Outros sertanejos que vão ter torres em regiões serranas de seus terrenos, não têm botado fé em que os contratos durem os 30 anos prometidos. Clarindo Pereira da Silva é um desses céticos. Ele é um dos maiores donos de terra de Caetité, junto com seus sete filhos. Vive uma vida simples, toda ela feita da lida da roça. Mas, aos 80 anos, já viu de tudo e questiona: "E se muda o governo? Já vi tanta firma grande quebrar?" Mas no curto prazo, Clarindo vê a vida dos filhos melhorar depois que assinou o contrato com a Renova, que tem entre seus acionistas a Cemig, por meio da Light. O filho João Willi diz que a venda da mandioca ou do leite trazia muita incerteza, já que os compradores acabavam inadimplentes. "Agora, temos um cheque todo mês, que sabemos que vai estar lá".

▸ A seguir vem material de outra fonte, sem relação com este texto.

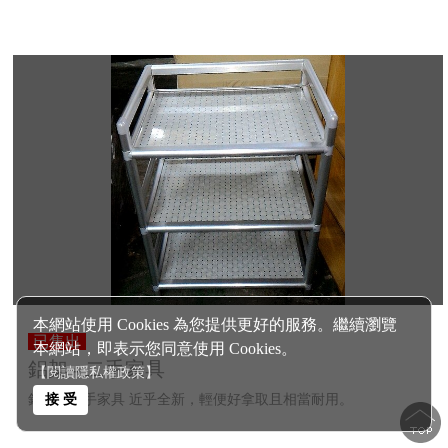
本網站使用 Cookies 為您提供更好的服務。繼續瀏覽
已售出
本網站，即表示您同意使用 Cookies。
鋁架 - 二手家具
【閱讀隱私權政策】
接 受
鋁架 - 二手家具 近乎全新，輕便好拿取且相當耐用。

Na experiência de uma vida inteira na roça, Clarindo vaticina que os ventos estão soprando mais fortemente nos últimos cinco anos. Coisa que deixa Osvaldino Fernando de Souza esperançoso. Ele está na labuta desde os sete anos de idade na cidade de Igaporã, esperançoso de que seus filhos, hoje com dez, nove e sete anos, tenham uma vida mais promissora. Aos 67 anos, Osvaldino foi pai tarde. Perdeu a primeira esposa para o câncer depois de 30 anos de casado, sem nenhum filho.

O contrato de duas torres eólicas, que vão ficar no seu terreno, lhe rende R$ 900 por mês e veio em uma "hora abençoada", pois vai garantir o futuro de seus filhos pequenos e a esposa 35 anos mais nova que ele. "Os filho vão se criá. Já dá pra pagá o pão e tô alegre por isso", diz Osvaldino ao ver que sua terra, adquirida quando tinha apenas 14 anos de idade, agora vai criar seus filhos sem a dureza da vida que teve. "Oitenta conto. E a senhora num imagina a trabalhera que deu pá tê esse dinheiro. Ralando mandioca e tocando o jegue pá moê a ração e dá pru gado, que morria de fome (pela seca)."

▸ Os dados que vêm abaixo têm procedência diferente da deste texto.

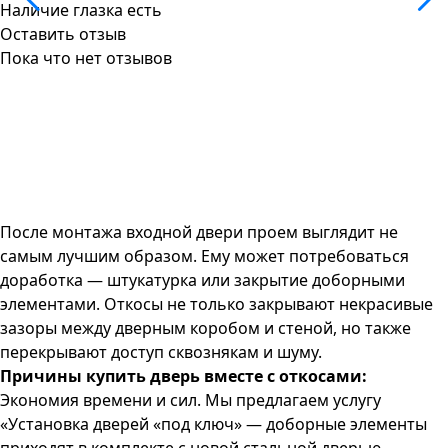
Наличие глазка
есть
Оставить отзыв
Пока что нет отзывов
После монтажа входной двери проем выглядит не
самым лучшим образом. Ему может потребоваться
доработка — штукатурка или закрытие доборными
элементами. Откосы не только закрывают некрасивые
зазоры между дверным коробом и стеной, но также
перекрывают доступ сквознякам и шуму.
Причины купить дверь вместе с откосами:
Экономия времени и сил. Мы предлагаем услугу
«Установка дверей «под ключ» — доборные элементы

O jegue não tem mais função. Foi substituído pela energia elétrica, que só há dez anos chegou à casa de seu Osvaldino por meio do programa Luz Para Todos. "Num dá prá ficá uma hora sem luz que a gente já acha ruim e já fica sem ração pru gado". A reclamação é porque ficou oito horas do dia anterior, sem energia, por uma falha do sistema da Coelba, distribuidora da Bahia. Não tem televisão na sala de seu Osvaldino. A pequena casa de dois quartos, numa das sextas-feiras de novembro em que recebeu o Valor, estava mesmo era iluminada pelas flores vermelhas de um flamboyant no quintal. Oito dias antes, a chuva tinha chegado à cidade e feito florir toda a mata.

Centenas de quilômetros dali, quatro Estados acima no mapa, em Bodó, um flamboyant de igual envergadura também iluminava a casa de seu Laurinho e dona Francisca. "É o profeta do sertão", contou dona Francisca. Se as flores chegam é sinal de que a seca está distante e as chuvas vão abençoar a terra. As águas têm demorado a chegar no sertão este ano, mas os ventos fortes continuam soprando. As profecias do flamboyant, Laurinho não consegue mais ver com nitidez. Está há 30 anos perdendo a visão em função de uma doença congênita que já cegou três de seus irmãos. Talvez ele não possa mais ver chegar a sua casa os convidados para a festinha, quando ela finalmente acontecer. Mas isso não abala esse homem do sertão, que só espera poder tocar a sanfona e dar um aperto de mão nos amigos que chegarem.